Get on the internet and Look up the German Shepherd Dog Club of America. Then on their site, try to find a club nearest you. Maybe you have to drive two or more hours to get there, do so. Get to know those people. Usually once a month they have meetings. 

Join a training club, or take your dog to classes with someone who shows. You need to know where the matches are, because that is where you start. You need to take the puppy to handling classes. There are people who scoff at conformation showing and say, "run around the ring." Most of them have never done it. I have shown in matches, and then went to Conformation classes with one of mine. That is work. There is a lot to learn. You can learn in a multi-breed class, but you need to learn about the breed itself from breed people -- shepherd breed club. 

1. Breed club GSDCA, may help you find one near you.
2. Training club, lets you know where the matches are.
3. Conformation classes. This teaches you how to train the dog in conformation and how to handle the dog. 

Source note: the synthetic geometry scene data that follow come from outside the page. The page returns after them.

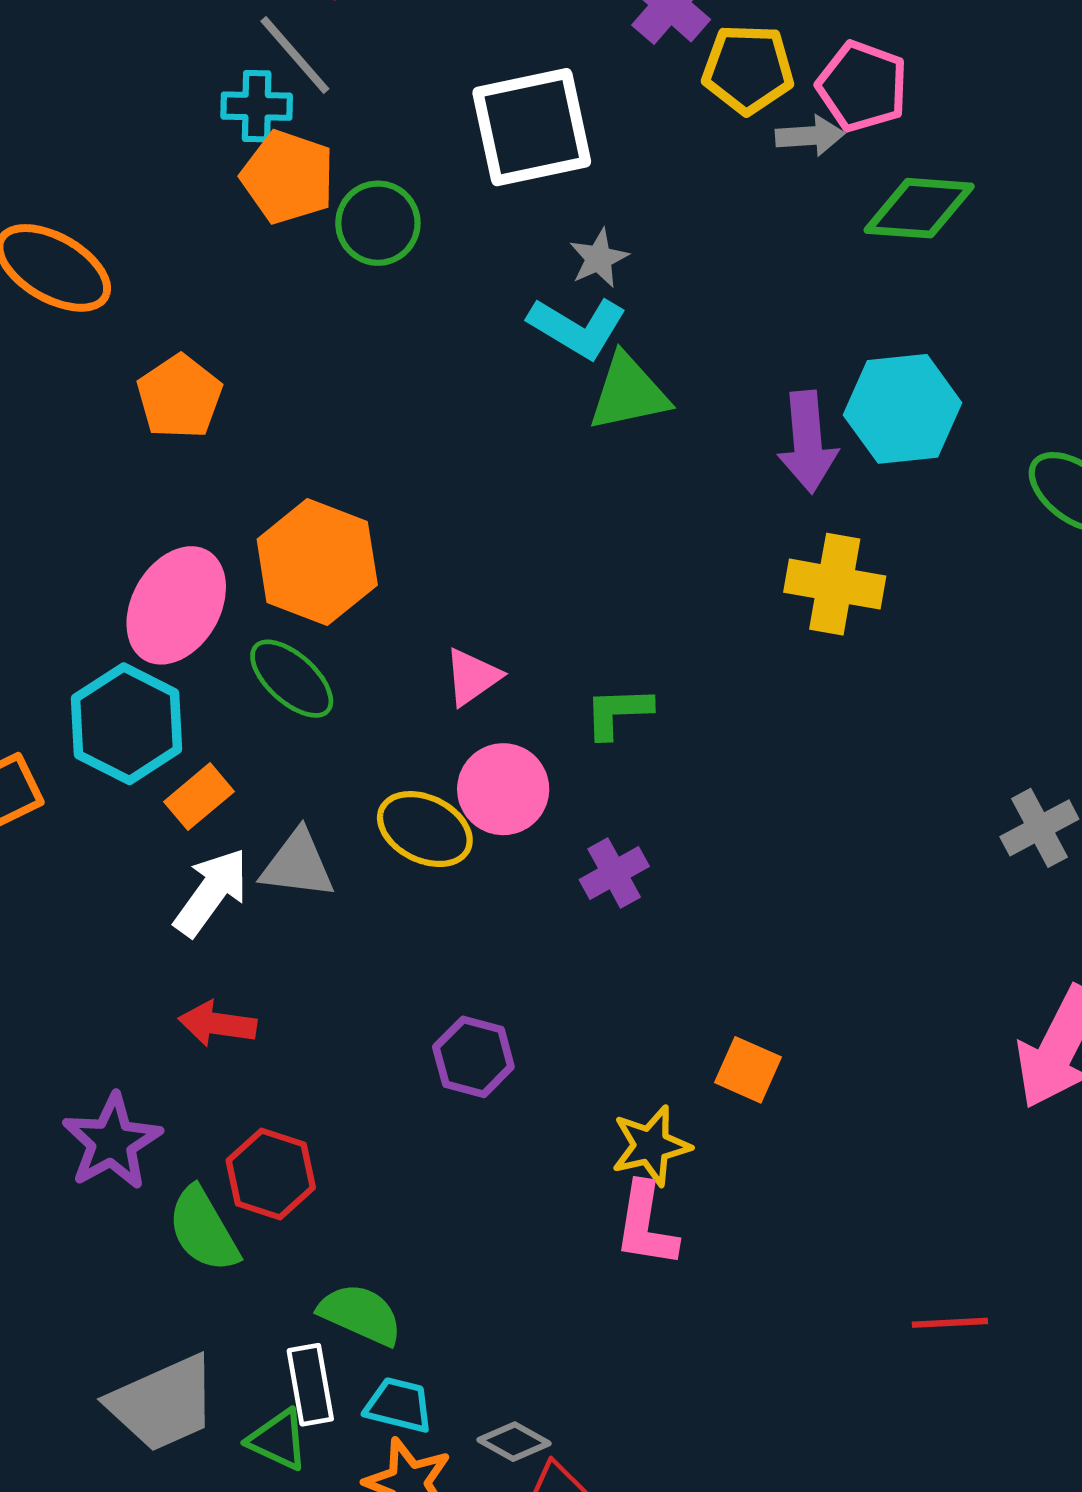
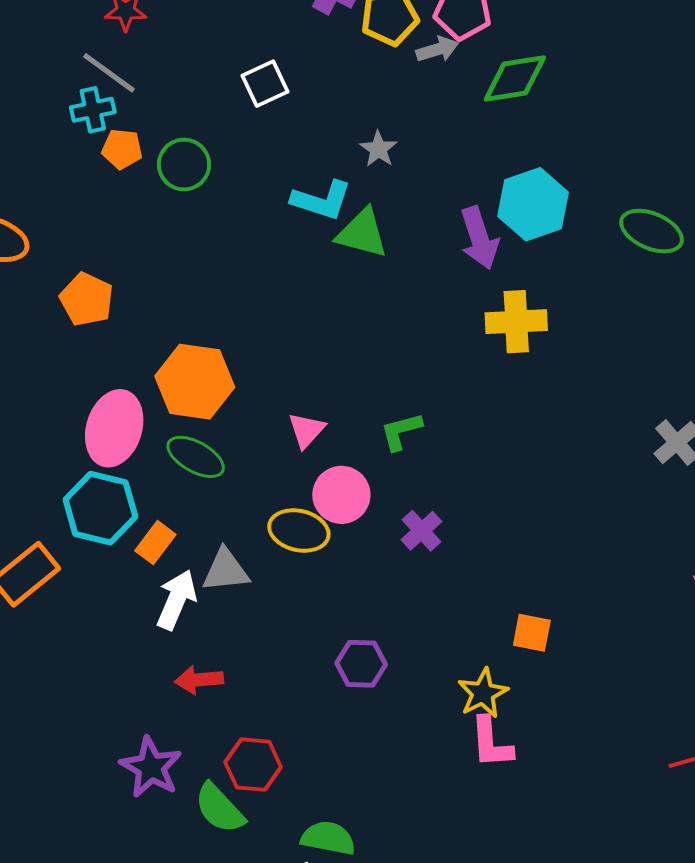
white square: (532, 127) -> (265, 84), size x0.6
orange pentagon: (288, 177) -> (122, 149), size x0.7
gray star: (599, 258) -> (378, 149), moved
green triangle: (628, 393) -> (362, 233), turned 40

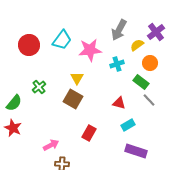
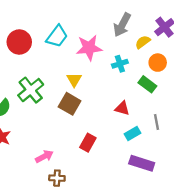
green cross: (39, 87) -> (31, 90), size x1.6
gray line: (149, 100) -> (156, 122), moved, turned 32

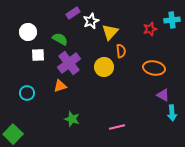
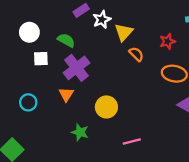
red star: (150, 29) -> (167, 41), moved
orange semicircle: (121, 51) -> (136, 54), turned -40
yellow circle: (104, 67) -> (106, 107), moved
orange triangle: (60, 86) -> (66, 94), turned -40

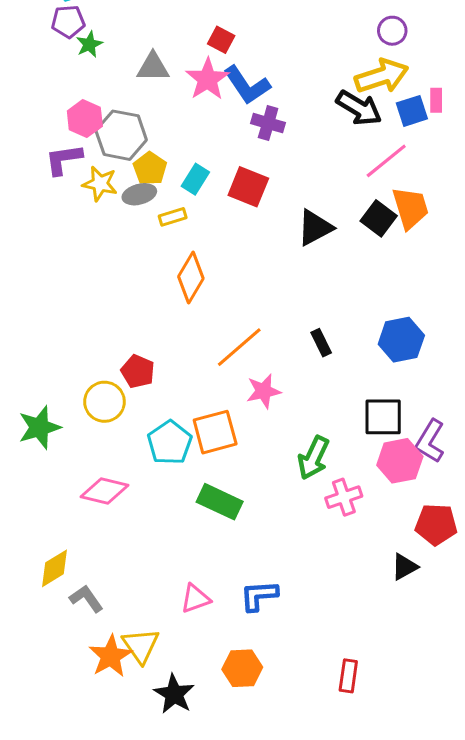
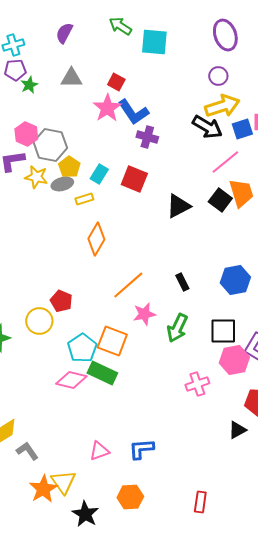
purple circle: (392, 31) -> (218, 76), moved
gray triangle: (153, 67) -> (71, 78), moved
orange square: (215, 432) -> (112, 341), turned 36
green arrow: (313, 458) -> (177, 328), moved
pink diamond: (104, 491) -> (71, 380), moved
green rectangle: (220, 502) -> (102, 373), moved

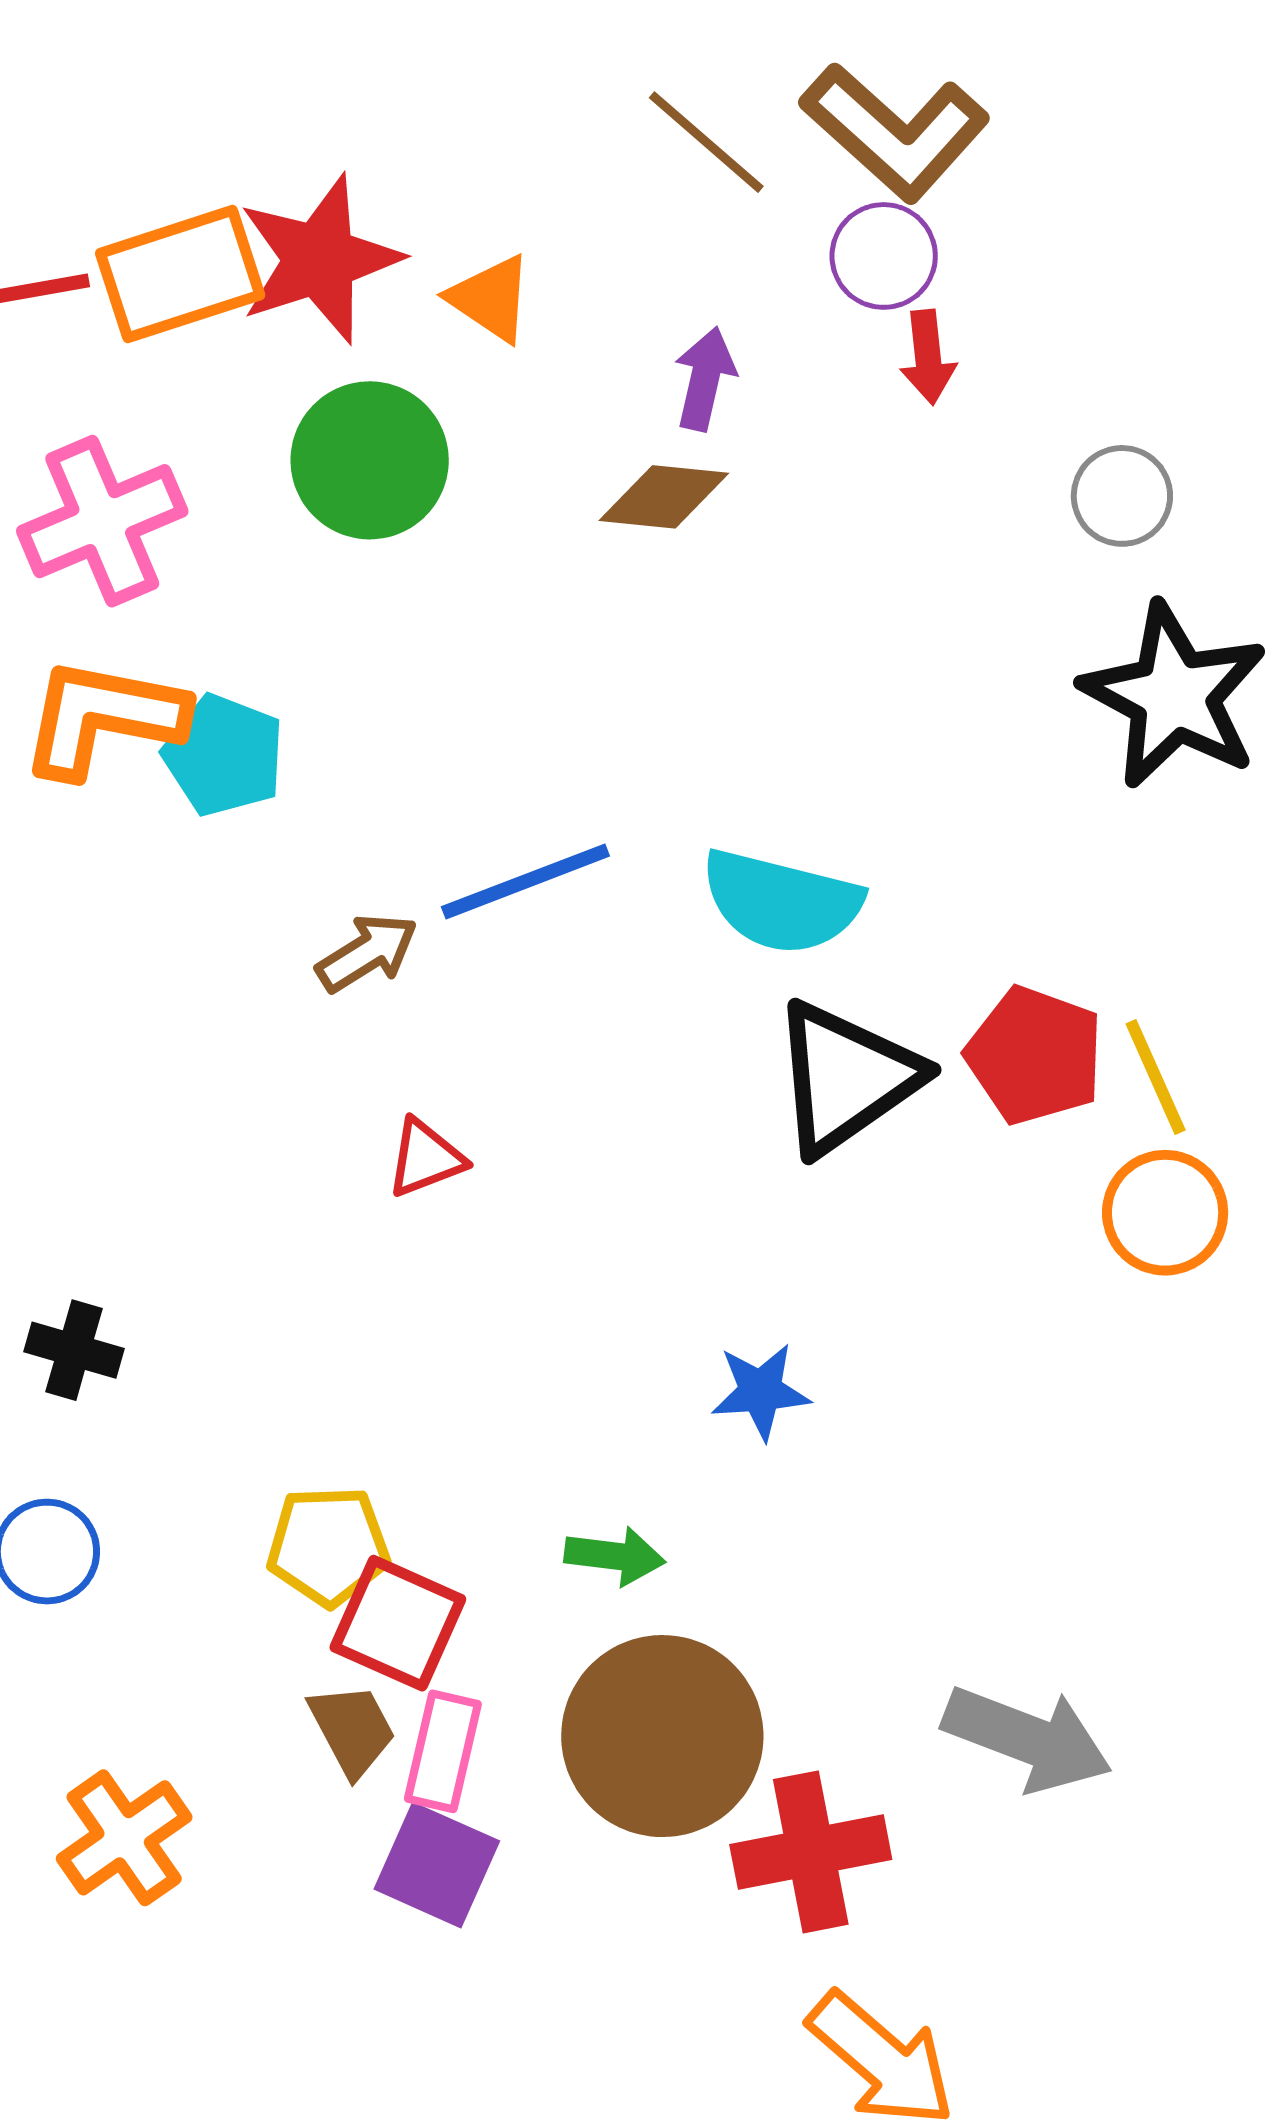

Yes this does mean letting people NOW pet your puppy and check his testicles. You do not want to do like me, and wait for your boy to be two years old, take him to a match and then have them do the berry check out of the blue. My poor boy put his tail between his legs -- this guy is messing with my junk! The next time, he knew what was coming and had no issues, but some dogs really do not like strangers checking them out. 

Matches are great. They cost about $7 and you can enter the day of. You do not get points but you get experience. It is good for you and the dog. Shows cost a lot more, and people do not expect you to not know what you are doing. By the time you go to a show, everyone has paid money to get there, put in there entry -- more money, and they are nervous about their own dog and their own class. It is a different atmosphere because it does count. I have gotten CGC and TDI at matches and put my girl on sheep at one. They usually have rally and obedience too. They are fun, people are relaxed, and occasionally you can get ribbons too.


----------